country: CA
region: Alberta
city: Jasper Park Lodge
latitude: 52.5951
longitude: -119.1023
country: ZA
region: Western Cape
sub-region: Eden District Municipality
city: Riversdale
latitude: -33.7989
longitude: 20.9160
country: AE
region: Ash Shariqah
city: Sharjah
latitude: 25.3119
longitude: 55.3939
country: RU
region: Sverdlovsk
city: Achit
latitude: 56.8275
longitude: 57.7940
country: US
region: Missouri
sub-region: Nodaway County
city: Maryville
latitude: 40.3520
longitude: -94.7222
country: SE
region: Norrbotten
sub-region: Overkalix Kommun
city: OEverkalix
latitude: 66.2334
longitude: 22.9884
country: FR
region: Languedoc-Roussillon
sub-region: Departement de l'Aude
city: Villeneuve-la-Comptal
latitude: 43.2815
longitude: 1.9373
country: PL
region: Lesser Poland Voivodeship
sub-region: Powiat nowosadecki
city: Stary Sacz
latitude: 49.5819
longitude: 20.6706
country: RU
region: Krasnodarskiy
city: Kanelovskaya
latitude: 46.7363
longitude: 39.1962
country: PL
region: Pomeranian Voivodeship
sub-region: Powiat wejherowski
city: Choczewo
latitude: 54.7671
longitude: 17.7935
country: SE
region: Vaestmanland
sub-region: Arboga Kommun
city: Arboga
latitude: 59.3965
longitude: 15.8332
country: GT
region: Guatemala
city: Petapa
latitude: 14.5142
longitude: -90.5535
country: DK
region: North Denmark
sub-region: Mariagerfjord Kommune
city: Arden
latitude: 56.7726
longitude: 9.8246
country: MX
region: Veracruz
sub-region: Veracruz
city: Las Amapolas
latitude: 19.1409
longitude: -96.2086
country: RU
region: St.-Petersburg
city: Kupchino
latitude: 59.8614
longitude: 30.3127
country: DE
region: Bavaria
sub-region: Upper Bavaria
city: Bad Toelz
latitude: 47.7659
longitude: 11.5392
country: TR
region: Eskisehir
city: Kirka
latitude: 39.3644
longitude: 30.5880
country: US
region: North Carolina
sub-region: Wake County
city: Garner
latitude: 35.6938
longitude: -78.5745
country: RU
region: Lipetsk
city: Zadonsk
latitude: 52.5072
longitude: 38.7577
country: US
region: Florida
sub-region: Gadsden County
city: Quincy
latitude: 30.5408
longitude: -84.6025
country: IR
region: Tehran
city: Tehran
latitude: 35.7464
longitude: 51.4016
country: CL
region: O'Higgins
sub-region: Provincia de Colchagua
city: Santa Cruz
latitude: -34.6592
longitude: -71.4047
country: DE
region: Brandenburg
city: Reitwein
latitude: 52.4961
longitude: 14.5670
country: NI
============================================================
**Exercise description**
Copy every line of the records above word for word, keeping their original order.

**Finished exercise**
country: CA
region: Alberta
city: Jasper Park Lodge
latitude: 52.5951
longitude: -119.1023
country: ZA
region: Western Cape
sub-region: Eden District Municipality
city: Riversdale
latitude: -33.7989
longitude: 20.9160
country: AE
region: Ash Shariqah
city: Sharjah
latitude: 25.3119
longitude: 55.3939
country: RU
region: Sverdlovsk
city: Achit
latitude: 56.8275
longitude: 57.7940
country: US
region: Missouri
sub-region: Nodaway County
city: Maryville
latitude: 40.3520
longitude: -94.7222
country: SE
region: Norrbotten
sub-region: Overkalix Kommun
city: OEverkalix
latitude: 66.2334
longitude: 22.9884
country: FR
region: Languedoc-Roussillon
sub-region: Departement de l'Aude
city: Villeneuve-la-Comptal
latitude: 43.2815
longitude: 1.9373
country: PL
region: Lesser Poland Voivodeship
sub-region: Powiat nowosadecki
city: Stary Sacz
latitude: 49.5819
longitude: 20.6706
country: RU
region: Krasnodarskiy
city: Kanelovskaya
latitude: 46.7363
longitude: 39.1962
country: PL
region: Pomeranian Voivodeship
sub-region: Powiat wejherowski
city: Choczewo
latitude: 54.7671
longitude: 17.7935
country: SE
region: Vaestmanland
sub-region: Arboga Kommun
city: Arboga
latitude: 59.3965
longitude: 15.8332
country: GT
region: Guatemala
city: Petapa
latitude: 14.5142
longitude: -90.5535
country: DK
region: North Denmark
sub-region: Mariagerfjord Kommune
city: Arden
latitude: 56.7726
longitude: 9.8246
country: MX
region: Veracruz
sub-region: Veracruz
city: Las Amapolas
latitude: 19.1409
longitude: -96.2086
country: RU
region: St.-Petersburg
city: Kupchino
latitude: 59.8614
longitude: 30.3127
country: DE
region: Bavaria
sub-region: Upper Bavaria
city: Bad Toelz
latitude: 47.7659
longitude: 11.5392
country: TR
region: Eskisehir
city: Kirka
latitude: 39.3644
longitude: 30.5880
country: US
region: North Carolina
sub-region: Wake County
city: Garner
latitude: 35.6938
longitude: -78.5745
country: RU
region: Lipetsk
city: Zadonsk
latitude: 52.5072
longitude: 38.7577
country: US
region: Florida
sub-region: Gadsden County
city: Quincy
latitude: 30.5408
longitude: -84.6025
country: IR
region: Tehran
city: Tehran
latitude: 35.7464
longitude: 51.4016
country: CL
region: O'Higgins
sub-region: Provincia de Colchagua
city: Santa Cruz
latitude: -34.6592
longitude: -71.4047
country: DE
region: Brandenburg
city: Reitwein
latitude: 52.4961
longitude: 14.5670
country: NI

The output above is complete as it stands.